MCP-AI: Protocol-Driven Intelligence Framework for Autonomous Reasoning in Healthcare
Zag ElSayed, Craig Erickson, Ernest Pedapati
TL;DR
MCP-AI introduces a novel, protocol-driven architecture that unites the Model Context Protocol with healthcare reasoning to address the shortcomings of static CDSS and stateless LLMs. By capturing patient state, objectives, reasoning history, and validation in versioned MCP files, it enables persistent memory, multi-agent collaboration, and physician-in-the-loop oversight across longitudinal care. The approach is demonstrated through Fragile X syndrome with comorbid depression and chronic diabetes/hypertension care, showing auditable decision-making, regulatory alignment, and seamless HL7/FHIR integration. This framework offers a scalable, interpretable, and safety-focused pathway toward autonomous clinical reasoning that can adapt across care settings and specialties.
Abstract
Healthcare AI systems have historically faced challenges in merging contextual reasoning, long-term state management, and human-verifiable workflows into a cohesive framework. This paper introduces a completely innovative architecture and concept: combining the Model Context Protocol (MCP) with a specific clinical application, known as MCP-AI. This integration allows intelligent agents to reason over extended periods, collaborate securely, and adhere to authentic clinical logic, representing a significant shift away from traditional Clinical Decision Support Systems (CDSS) and prompt-based Large Language Models (LLMs).
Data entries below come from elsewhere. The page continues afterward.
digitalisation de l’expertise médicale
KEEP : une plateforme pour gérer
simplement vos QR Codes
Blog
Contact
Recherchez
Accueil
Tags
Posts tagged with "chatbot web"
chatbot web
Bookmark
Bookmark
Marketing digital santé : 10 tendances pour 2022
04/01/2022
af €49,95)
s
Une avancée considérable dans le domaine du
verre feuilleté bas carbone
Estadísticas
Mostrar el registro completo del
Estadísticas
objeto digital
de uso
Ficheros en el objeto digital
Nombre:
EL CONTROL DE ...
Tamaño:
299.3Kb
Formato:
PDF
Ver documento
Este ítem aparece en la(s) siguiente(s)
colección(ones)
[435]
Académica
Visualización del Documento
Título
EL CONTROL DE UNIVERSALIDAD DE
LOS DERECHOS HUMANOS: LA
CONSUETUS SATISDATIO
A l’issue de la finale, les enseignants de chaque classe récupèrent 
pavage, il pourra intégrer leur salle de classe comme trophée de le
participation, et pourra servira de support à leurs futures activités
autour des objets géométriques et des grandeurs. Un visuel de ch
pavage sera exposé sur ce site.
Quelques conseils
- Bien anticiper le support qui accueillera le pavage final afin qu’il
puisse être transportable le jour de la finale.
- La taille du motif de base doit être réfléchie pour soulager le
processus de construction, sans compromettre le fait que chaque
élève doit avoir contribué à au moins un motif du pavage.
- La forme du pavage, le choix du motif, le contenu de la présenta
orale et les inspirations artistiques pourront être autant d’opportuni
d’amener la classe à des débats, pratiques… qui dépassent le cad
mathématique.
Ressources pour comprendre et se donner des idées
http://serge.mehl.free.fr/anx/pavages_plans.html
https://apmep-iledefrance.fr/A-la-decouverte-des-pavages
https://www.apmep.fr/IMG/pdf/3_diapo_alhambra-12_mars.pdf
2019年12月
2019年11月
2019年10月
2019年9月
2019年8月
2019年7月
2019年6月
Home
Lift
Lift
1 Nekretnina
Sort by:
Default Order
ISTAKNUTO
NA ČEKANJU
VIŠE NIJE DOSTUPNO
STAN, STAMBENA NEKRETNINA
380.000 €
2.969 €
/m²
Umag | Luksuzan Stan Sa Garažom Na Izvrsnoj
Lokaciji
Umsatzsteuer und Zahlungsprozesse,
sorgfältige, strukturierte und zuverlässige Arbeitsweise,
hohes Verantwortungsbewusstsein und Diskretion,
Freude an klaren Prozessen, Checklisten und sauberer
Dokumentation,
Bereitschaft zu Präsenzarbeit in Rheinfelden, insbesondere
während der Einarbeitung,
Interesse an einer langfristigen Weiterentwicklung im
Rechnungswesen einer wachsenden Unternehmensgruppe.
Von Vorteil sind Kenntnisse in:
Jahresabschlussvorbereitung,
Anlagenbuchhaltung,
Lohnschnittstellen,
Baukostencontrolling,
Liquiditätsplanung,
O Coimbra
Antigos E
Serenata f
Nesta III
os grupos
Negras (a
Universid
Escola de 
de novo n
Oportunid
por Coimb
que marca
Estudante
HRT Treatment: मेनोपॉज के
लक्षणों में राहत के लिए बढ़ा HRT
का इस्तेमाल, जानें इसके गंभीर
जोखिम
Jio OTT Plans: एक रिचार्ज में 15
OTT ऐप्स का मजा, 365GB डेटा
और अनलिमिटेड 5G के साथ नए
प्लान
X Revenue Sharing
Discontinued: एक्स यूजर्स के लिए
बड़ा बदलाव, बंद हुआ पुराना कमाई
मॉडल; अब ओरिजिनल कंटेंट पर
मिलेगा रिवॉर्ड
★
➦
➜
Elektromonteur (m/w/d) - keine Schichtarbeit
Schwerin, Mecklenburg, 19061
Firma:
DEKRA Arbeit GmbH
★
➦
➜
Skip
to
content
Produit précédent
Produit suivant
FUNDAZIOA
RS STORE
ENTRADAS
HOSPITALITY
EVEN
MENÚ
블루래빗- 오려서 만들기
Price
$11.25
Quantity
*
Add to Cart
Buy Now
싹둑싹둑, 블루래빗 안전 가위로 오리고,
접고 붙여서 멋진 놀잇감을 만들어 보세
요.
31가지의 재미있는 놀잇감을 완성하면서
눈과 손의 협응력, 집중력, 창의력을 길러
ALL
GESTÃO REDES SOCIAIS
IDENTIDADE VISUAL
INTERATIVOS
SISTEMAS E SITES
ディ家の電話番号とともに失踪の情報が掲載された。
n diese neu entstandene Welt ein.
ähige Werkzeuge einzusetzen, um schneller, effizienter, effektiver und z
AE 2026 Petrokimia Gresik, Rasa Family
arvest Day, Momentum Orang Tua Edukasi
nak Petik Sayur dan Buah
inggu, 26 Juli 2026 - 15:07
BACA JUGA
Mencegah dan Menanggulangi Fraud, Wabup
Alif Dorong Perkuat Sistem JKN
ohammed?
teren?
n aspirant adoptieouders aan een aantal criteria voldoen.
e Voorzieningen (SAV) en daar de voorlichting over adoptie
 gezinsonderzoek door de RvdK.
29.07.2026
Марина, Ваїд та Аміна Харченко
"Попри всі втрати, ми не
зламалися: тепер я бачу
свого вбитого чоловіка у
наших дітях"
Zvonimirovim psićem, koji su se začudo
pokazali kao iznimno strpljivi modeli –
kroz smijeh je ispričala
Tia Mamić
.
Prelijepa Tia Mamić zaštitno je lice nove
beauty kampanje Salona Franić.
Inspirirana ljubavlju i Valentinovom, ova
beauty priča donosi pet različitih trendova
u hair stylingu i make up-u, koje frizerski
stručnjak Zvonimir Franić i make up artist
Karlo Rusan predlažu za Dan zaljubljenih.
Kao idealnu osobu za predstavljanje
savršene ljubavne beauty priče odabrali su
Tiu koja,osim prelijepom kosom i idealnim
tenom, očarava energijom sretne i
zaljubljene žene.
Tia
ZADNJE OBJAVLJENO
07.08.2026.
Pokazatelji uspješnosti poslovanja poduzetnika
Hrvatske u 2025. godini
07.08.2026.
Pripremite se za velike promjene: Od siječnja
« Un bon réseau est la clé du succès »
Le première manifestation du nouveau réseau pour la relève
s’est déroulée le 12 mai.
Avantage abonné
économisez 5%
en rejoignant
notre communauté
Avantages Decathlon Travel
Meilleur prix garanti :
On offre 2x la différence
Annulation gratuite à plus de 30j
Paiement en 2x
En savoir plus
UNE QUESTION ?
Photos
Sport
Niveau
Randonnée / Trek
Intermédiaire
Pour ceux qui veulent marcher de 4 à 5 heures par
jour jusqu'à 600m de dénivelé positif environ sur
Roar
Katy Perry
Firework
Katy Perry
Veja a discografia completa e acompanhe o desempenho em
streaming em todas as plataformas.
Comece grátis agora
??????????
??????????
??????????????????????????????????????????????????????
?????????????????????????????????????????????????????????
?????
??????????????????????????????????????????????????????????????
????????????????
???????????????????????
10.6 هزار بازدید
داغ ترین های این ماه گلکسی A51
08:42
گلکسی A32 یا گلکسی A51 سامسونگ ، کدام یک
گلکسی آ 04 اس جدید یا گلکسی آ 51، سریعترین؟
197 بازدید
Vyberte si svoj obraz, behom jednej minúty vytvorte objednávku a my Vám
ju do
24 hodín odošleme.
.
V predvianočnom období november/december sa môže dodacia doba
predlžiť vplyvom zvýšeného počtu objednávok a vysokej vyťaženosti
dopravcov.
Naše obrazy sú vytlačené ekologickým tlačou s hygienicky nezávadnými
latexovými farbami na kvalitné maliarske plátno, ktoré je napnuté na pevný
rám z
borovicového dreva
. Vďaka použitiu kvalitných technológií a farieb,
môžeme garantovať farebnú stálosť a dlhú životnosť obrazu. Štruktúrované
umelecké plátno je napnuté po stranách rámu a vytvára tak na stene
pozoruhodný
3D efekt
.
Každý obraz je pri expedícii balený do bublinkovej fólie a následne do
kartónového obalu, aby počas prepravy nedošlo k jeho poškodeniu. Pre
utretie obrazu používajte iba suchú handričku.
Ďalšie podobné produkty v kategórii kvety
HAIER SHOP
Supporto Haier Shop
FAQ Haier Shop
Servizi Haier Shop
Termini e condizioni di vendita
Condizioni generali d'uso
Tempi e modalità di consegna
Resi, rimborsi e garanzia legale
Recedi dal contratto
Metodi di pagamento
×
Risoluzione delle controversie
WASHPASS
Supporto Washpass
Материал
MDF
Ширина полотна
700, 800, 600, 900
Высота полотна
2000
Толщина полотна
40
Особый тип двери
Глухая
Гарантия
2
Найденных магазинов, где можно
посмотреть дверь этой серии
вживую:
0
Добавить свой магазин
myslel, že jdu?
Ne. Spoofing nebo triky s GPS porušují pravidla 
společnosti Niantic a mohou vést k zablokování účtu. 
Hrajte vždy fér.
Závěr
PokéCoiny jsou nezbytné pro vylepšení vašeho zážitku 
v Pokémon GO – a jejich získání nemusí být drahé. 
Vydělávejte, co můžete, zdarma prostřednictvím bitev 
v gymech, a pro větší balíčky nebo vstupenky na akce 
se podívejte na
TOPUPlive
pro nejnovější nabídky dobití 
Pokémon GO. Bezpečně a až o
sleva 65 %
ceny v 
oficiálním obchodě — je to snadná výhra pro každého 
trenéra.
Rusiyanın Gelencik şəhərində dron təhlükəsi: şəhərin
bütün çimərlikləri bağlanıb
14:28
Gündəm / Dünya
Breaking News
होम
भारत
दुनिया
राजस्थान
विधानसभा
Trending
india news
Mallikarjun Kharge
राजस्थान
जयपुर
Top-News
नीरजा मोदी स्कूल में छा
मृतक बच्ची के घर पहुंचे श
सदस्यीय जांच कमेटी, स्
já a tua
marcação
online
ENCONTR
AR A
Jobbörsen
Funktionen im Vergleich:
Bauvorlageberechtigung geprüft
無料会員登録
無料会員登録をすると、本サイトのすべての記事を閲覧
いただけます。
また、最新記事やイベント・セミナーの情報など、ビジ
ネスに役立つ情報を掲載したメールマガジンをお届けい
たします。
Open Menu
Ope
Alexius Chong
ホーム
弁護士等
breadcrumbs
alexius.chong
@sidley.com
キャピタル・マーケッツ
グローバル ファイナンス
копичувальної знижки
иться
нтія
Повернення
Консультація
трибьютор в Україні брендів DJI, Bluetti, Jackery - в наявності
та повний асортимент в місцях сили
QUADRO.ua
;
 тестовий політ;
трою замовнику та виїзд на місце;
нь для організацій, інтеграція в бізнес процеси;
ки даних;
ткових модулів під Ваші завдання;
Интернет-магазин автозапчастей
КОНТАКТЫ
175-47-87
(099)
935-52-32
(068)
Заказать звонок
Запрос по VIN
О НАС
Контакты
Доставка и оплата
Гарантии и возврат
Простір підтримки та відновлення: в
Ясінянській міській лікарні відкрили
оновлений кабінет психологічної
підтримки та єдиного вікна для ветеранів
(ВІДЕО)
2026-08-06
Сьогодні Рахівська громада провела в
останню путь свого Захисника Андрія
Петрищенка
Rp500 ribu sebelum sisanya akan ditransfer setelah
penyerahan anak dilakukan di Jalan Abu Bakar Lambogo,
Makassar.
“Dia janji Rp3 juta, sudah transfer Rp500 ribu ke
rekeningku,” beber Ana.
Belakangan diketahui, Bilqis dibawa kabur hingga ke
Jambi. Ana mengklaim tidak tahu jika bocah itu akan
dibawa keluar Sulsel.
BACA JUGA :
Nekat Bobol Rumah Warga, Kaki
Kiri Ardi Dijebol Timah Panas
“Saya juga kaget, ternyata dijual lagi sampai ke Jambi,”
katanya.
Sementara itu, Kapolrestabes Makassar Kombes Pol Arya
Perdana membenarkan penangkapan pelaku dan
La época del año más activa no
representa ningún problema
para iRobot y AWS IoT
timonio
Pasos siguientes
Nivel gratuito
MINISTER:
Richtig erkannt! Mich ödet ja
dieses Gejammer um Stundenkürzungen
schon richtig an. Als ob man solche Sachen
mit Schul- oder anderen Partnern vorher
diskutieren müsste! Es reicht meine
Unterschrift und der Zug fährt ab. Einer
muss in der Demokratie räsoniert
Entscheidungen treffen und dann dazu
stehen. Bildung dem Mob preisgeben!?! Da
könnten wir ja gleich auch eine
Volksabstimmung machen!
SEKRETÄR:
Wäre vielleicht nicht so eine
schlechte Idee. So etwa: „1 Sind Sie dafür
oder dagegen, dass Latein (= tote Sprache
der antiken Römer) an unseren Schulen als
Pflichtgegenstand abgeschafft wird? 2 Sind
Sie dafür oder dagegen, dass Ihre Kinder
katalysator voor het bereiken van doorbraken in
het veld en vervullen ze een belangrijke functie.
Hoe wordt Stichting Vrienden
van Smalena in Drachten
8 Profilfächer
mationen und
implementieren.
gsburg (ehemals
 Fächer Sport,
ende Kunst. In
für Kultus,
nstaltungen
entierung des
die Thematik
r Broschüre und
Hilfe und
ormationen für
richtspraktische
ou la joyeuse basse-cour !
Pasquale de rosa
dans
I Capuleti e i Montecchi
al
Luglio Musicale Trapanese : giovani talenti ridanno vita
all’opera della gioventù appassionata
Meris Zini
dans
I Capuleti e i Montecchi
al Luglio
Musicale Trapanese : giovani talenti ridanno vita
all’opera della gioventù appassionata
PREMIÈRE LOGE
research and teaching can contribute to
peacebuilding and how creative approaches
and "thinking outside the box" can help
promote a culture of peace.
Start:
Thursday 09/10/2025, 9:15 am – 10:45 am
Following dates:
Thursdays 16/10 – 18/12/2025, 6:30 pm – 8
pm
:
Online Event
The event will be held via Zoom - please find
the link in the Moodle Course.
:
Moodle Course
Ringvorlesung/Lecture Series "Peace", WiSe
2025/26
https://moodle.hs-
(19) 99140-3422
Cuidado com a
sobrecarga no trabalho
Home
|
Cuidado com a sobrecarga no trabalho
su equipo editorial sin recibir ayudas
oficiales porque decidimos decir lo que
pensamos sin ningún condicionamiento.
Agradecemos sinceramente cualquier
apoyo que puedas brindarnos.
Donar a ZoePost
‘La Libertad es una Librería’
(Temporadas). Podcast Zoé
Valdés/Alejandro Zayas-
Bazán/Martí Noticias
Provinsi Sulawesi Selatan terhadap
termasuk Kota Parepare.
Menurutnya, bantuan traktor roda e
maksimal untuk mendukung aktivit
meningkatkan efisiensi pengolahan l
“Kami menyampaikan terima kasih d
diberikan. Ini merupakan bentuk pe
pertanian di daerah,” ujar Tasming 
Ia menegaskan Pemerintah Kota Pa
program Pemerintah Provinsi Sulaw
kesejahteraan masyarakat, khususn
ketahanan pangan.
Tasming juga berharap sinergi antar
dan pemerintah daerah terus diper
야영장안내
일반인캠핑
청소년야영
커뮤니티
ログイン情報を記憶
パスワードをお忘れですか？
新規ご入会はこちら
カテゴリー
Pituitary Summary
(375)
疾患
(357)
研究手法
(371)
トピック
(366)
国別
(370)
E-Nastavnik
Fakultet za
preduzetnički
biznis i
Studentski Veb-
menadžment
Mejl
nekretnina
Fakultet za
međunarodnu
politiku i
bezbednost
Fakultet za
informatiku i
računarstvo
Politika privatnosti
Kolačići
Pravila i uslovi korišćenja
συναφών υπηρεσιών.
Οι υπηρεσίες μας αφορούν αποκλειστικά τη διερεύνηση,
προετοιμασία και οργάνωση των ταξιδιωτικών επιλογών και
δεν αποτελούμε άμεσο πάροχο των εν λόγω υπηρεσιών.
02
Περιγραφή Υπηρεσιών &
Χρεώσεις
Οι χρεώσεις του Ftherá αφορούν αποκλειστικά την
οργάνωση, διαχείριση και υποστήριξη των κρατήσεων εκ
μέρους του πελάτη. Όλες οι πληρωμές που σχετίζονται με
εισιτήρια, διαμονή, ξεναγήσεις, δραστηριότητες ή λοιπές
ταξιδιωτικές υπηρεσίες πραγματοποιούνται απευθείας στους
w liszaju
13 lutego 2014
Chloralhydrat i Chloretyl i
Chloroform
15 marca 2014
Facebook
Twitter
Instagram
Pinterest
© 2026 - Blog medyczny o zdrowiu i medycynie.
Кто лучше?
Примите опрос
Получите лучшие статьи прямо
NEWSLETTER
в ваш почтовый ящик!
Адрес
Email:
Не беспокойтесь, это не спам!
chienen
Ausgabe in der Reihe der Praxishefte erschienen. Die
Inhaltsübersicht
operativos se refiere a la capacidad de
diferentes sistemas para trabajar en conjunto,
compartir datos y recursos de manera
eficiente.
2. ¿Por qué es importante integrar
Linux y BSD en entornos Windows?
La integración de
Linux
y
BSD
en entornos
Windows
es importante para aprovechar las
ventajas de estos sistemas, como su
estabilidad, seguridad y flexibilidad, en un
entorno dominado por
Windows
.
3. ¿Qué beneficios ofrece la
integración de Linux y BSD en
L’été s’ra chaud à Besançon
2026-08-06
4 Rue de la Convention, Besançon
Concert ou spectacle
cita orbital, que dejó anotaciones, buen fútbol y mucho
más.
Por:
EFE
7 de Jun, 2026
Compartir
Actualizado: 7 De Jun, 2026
As healthcare systems become more complex, the need for autonomous, context-aware clinical reasoning frameworks has become urgent. We present MCP-AI, a novel architecture for explainable medical decision-making built upon the Model Context Protocol (MCP) a modular, executable specification for orchestrating generative and descriptive AI agents in real-time workflows. Each MCP file captures clinical objectives, patient context, reasoning state, and task logic, forming a reusable and auditable memory object. Unlike conventional CDSS or stateless prompt-based AI systems, MCP-AI supports adaptive, longitudinal, and collaborative reasoning across care settings. MCP-AI is validated through two use cases: (1) diagnostic modeling of Fragile X Syndrome with comorbid depression, and (2) remote coordination for Type 2 Diabetes and hypertension. In either scenario, the protocol facilitates physician-in-the-loop validation, streamlines clinical processes, and guarantees secure transitions of AI responsibilities between healthcare providers. The system connects with HL7/FHIR interfaces and adheres to regulatory standards, such as HIPAA and FDA SaMD guidelines. MCP-AI provides a scalable basis for interpretable, composable, and safety-oriented AI within upcoming clinical environments.